By Christina Bruni, Health Guide Monday, February 25, 2008

Eli Lilly's experimental drug-known as LY2140023-promises to reduce schizophrenic symptoms by acting on glutamate, a key transmitter in the brain that is a critical link in circuits involved in memory, learning and perception. With possibly fewer side effects than Zyprexa, this new drug appeared to improve cognition, something the second generation of atypicals has failed to do.

 

Eli Lilly is likely to move ahead with a clinical trial involving thousands of patients if the drug's efficacy is proven by early next year. I am unreservedly optimistic about this good news, and I'll tell you why. So far, no schizophrenia drugs-either the traditional neuroleptics or atypicals-have been able to treat one of the symptoms most stubbornly resistant to change: anosognosia, or the lack of insight that one is sick. Up to 50 percent of the people experiencing delusions and hallucinations are not aware they have a medical condition needing treatment.

 

It's hard for a healthy person with a rational mind to fathom that someone else could genuinely believe the CIA has given him telepathic powers to influence the 2008 election results. When hard, cold evidence to the contrary doesn't support his delusions, you'd think he'd be deterred from continuing his mission. Wrong again. The hat trick of psychiatry-making anosognosia disappear-remains an elusive feat.
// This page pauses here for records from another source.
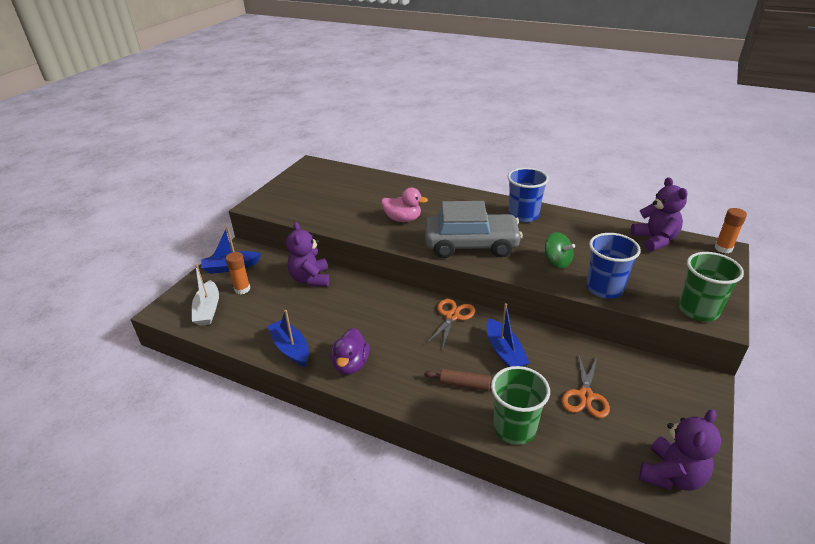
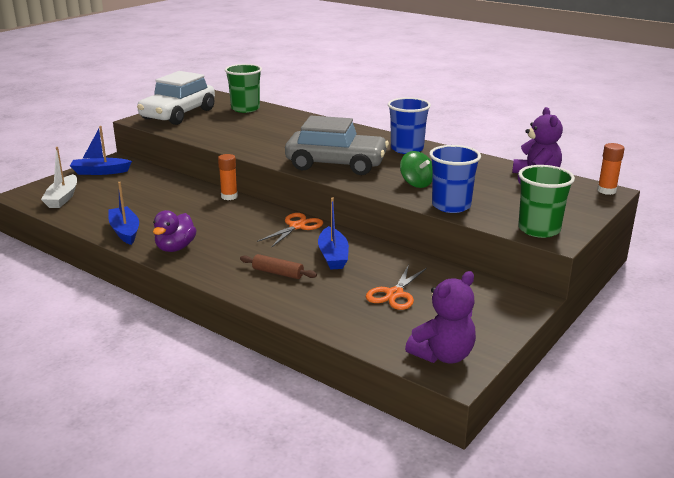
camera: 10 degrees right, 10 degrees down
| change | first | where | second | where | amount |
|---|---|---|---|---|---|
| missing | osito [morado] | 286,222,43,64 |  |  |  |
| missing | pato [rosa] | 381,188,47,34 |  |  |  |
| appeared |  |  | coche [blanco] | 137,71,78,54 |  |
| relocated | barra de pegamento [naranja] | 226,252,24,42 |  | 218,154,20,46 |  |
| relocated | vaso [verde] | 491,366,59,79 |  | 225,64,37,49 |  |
Such techniques as motivational interviewing and LEAP, discussed in Xavier Amador's book, I Am Not Sick, I Don't Need Help, could be employed in an effort to get a patient to take his meds.

 

With the advent of the new drug, perhaps, with all due respect to Amador, his book will become obsolete. If clinical trials could prove the Eli Lilly drug improved cognition, I'd feel justified in my expectations for LY2140023. Another limitation of the atypicals: they don't work spectacularly-if at all-on the negative symptoms of schizophrenia, such as lack of volition and motivation. In addition, one person I knew who was prescribed Geodon (a drug I take) felt it clouded her thinking. Though I haven't experienced side effects from this drug, our competing outcomes show that not all sz meds work equally well for everyone. So far, there's no way to predetermine who will respond favorably to a certain medication.

 

Eli Lilly's breakthrough has already sent its competitors scrounging to find a psychotropic that works on glutamate, and so hopefully this frenzy of research and development will yield other novel agents, not just a glut of "me-too" drugs that all act in the same way.

 

The worldwide sales of drugs for brain and psychiatric diseases total almost $50 billion annually. Pharmaceutical companies have an ethical responsibility to create alternatives to the current drugs on the market. Even with their benefits, the atypicals don't relieve all symptoms at all times, and that is perhaps a noble goal, short of a vaccine to prevent the schizophrenia in the first place.